The latest car registration figures from the Society of Motor Manufacturers and Traders (SMMT) show a third month of recovery, driven by large fleet registrations. However, supply chain shortages, surging inflation and the cost-of-living crisis have resulted in a downward revision on the market outlook for the year of 2.2%. The SMMT now expects 1.56m registrations for 2022.
“A strong October is hugely welcome, albeit in comparison with a weak 2021, but it is still not enough to offset the damage done by the pandemic and subsequent supply shortages,” said Mike Hawes, chief executive of the SMMT.
Figures for October show a +26.4% increase in registrations to 134,344, with a 47.4% increase in fleet registrations to more than 67,900 vehicles. Private sales were up 7.4% to more than 58,400.
Responding to the figures, Karen Johnson, head of retail and wholesale at Barclays Corporate Banking said: “Last month’s registration figures are better than expected amidst the current economic churn, as the fulfilment of previous order books and continued demand for new vehicles boosted car dealers in October. Although UK production figures have fallen in recent months, consumers are clearly lapping up what is available.”
However, year-to-date deliveries show a market down -5.6% on the same period last year and a third below pre-Covid, putting the UK on course for its toughest year since 1982, according to the SMMT.
Richard Peberdy, UK head of automotive, at professional services firm KPMG, said: “UK automotive manufacturing remains in a perilous state, with businesses worrying about high and sustained inflation in energy, material and logistics costs. All this from a baseline of throttled supply chains in key components, and of course the costs and disruption of the Covid years.”
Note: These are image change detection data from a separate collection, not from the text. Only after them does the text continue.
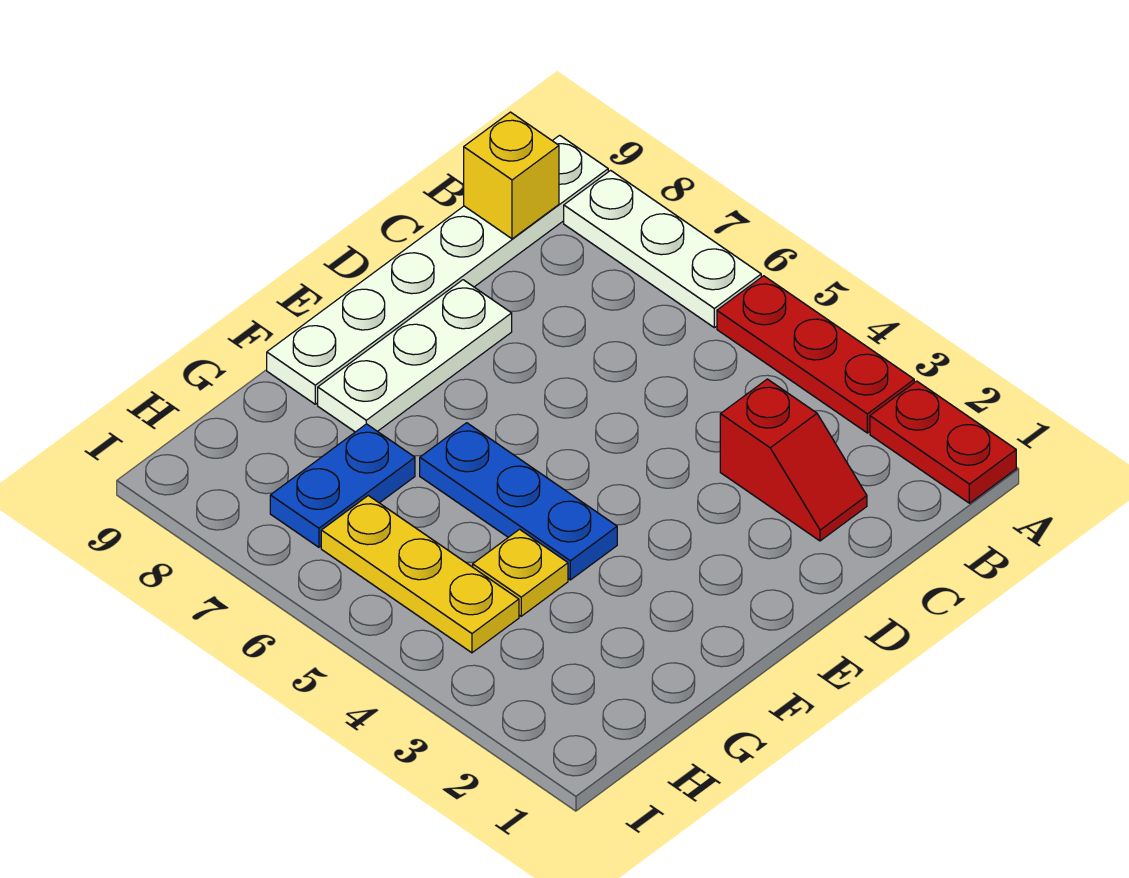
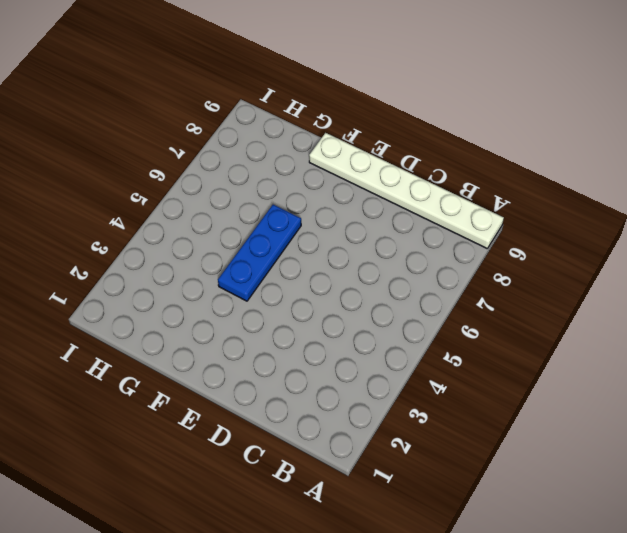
none -> red plate A1:A2 level 1
none -> red plate A3:A5 level 1

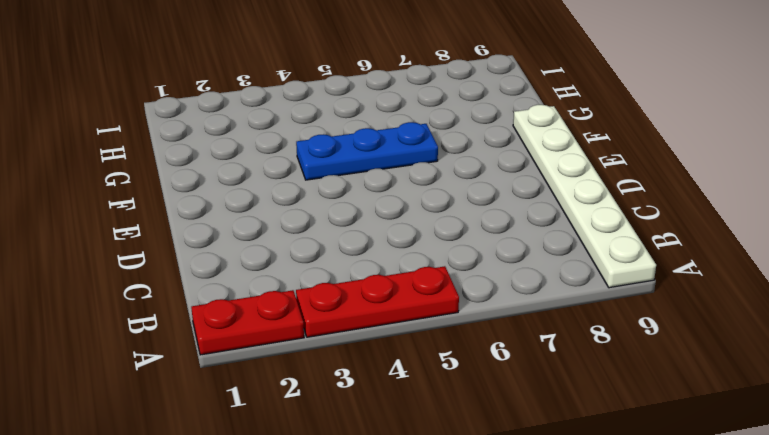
none -> white plate A6:A8 level 1
none -> red slope C2:C3 level 1 top 3

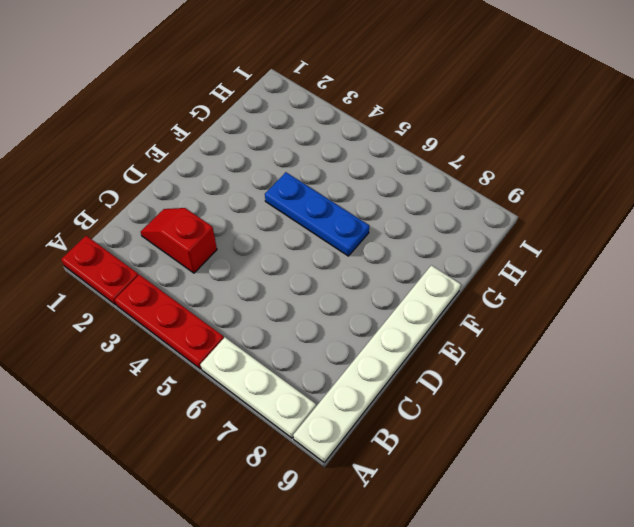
none -> white plate D8:F8 level 1
none -> yellow plate G4 level 1

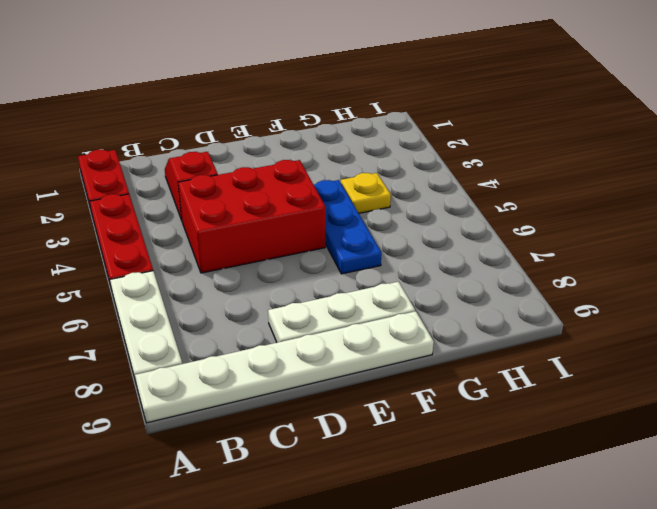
red brick C4:E5 level 1 -> none
none -> blue plate G7:H7 level 1
none -> yellow plate H4:H6 level 1

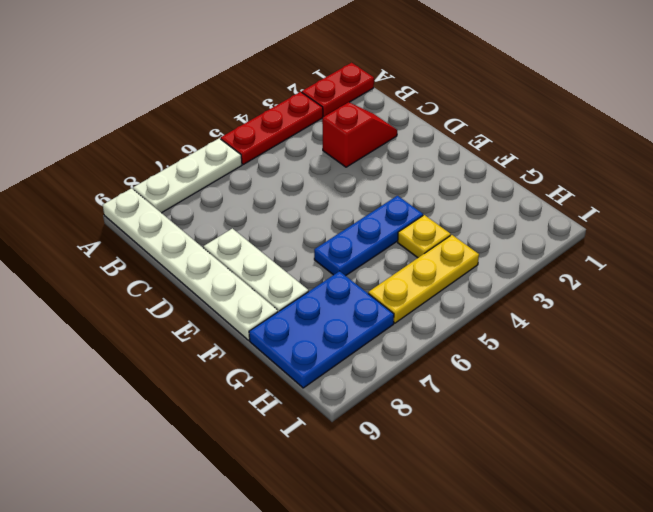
blue plate G7:H9 level 1 -> blue plate G7:H7 level 1
none -> yellow brick B9 level 2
More positively, however, overall market recovery is expected to continue through 2023, with an outlook of 1.8m.
Electric vehicle (EV) registrations are going to be part of that recovery, given the strong figures for October. Battery electric vehicle (BEV) registrations increased by 23.4% to more than 19,900 and plug-in hybrids (Phevs) by 6.2% to 8,900. However, the SMMT recorded that BEV uptake grew by less than the overall market for the first time since the pandemic and market share fell in October because of supply chain shortages of critical parts.
“Next year’s outlook shows recovery is possible and EV growth looks set to continue but, to achieve our shared net-zero goals, that growth must accelerate and consumers given every reason to invest,” said Hawes.
That in turn relies on enough economic stability to convince buyers they can invest in a more expensive EV and the confidence that an adequate charging infrastructure is in place to overcome the ‘charge anxiety’ concerning them.
The SMMT warned that stretched infrastructure and the cost-of-living crisis had the potential to undermine future uptake. It was up to the UK government’s Autumn Statement, set for 17 November, to stimulate demand and deliver both economic growth and sustainable progress.